XRF and XRD are two common x-ray techniques. Each has advantages and disadvantages to its specific method of scanning and measuring. Though these techniques have numerous applications, XRF and XRD are mostly used in scientific industries for the measurement of compounds. The type of compound and its molecular structure designates which technique will be more effective.
X-ray powder diffraction—or XRD—is used to measure crystalline compounds and provides a quantitative and qualitative analysis of compounds that cannot be measured by other means. By shooting an X-Ray at a compound, XRD can measure the diffraction of the beam from different sections of the compound. This measurement can then be used to understand the composition of the compound on an atomic level, since all compounds diffract the beam differently. XRD measurements show structural make-up, content and size of crystalline structures.
X-Ray Fluorescence—or XRF—is a technique that is used to measure the percentage of metals within inorganic matrices such as cement and metal alloys. XRF is an especially useful research and development tool in construction industries. This technique is extremely useful for determining the make-up of these materials, allowing for higher-quality cements and alloys to be developed.

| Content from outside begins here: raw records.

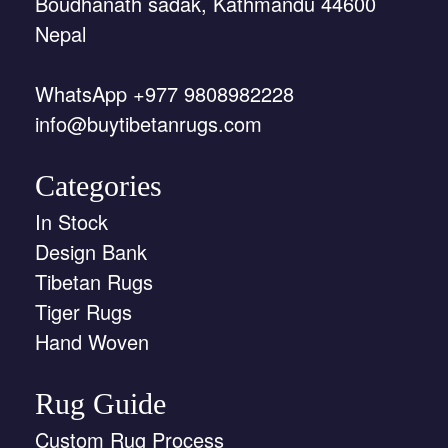
Boudhanath sadak, Kathmandu 44600
Nepal
WhatsApp +977 9808982228
info@buytibetanrugs.com
Categories
In Stock
Design Bank
Tibetan Rugs
Tiger Rugs
Hand Woven
Rug Guide
Custom Rug Process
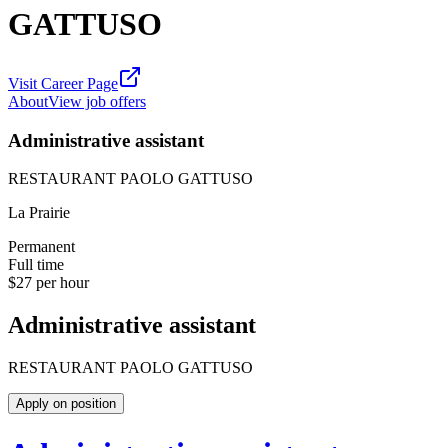
GATTUSO
Visit Career Page
About
View job offers
Administrative assistant
RESTAURANT PAOLO GATTUSO
La Prairie
Permanent
Full time
$27 per hour
Administrative assistant
RESTAURANT PAOLO GATTUSO
Apply on position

XRF can be performed fairly quickly. An XRF measurement, which measures the metal in the given sample, can be set up in under an hour. The result analysis also maintains the advantage of being quick, typically only taking 10 to 30 minutes to develop, which contributes to the usefulness of XRF in research and development.
Since XRF measurements rely on quantity, there are limits on the measurements. The normal quantitative limit is 10 to 20 ppm (parts per million), usually the minimum particles required for an accurate reading.
XRF also can’t be used to determine Beryllium content, which is a distinct disadvantage when measuring alloys or other materials that might contain Beryllium.
XRD also has size limitations. It is much more accurate for measuring large crystalline structures rather than small ones. Small structures that are present only in trace amounts will often go undetected by XRD readings, which can result in skewed results.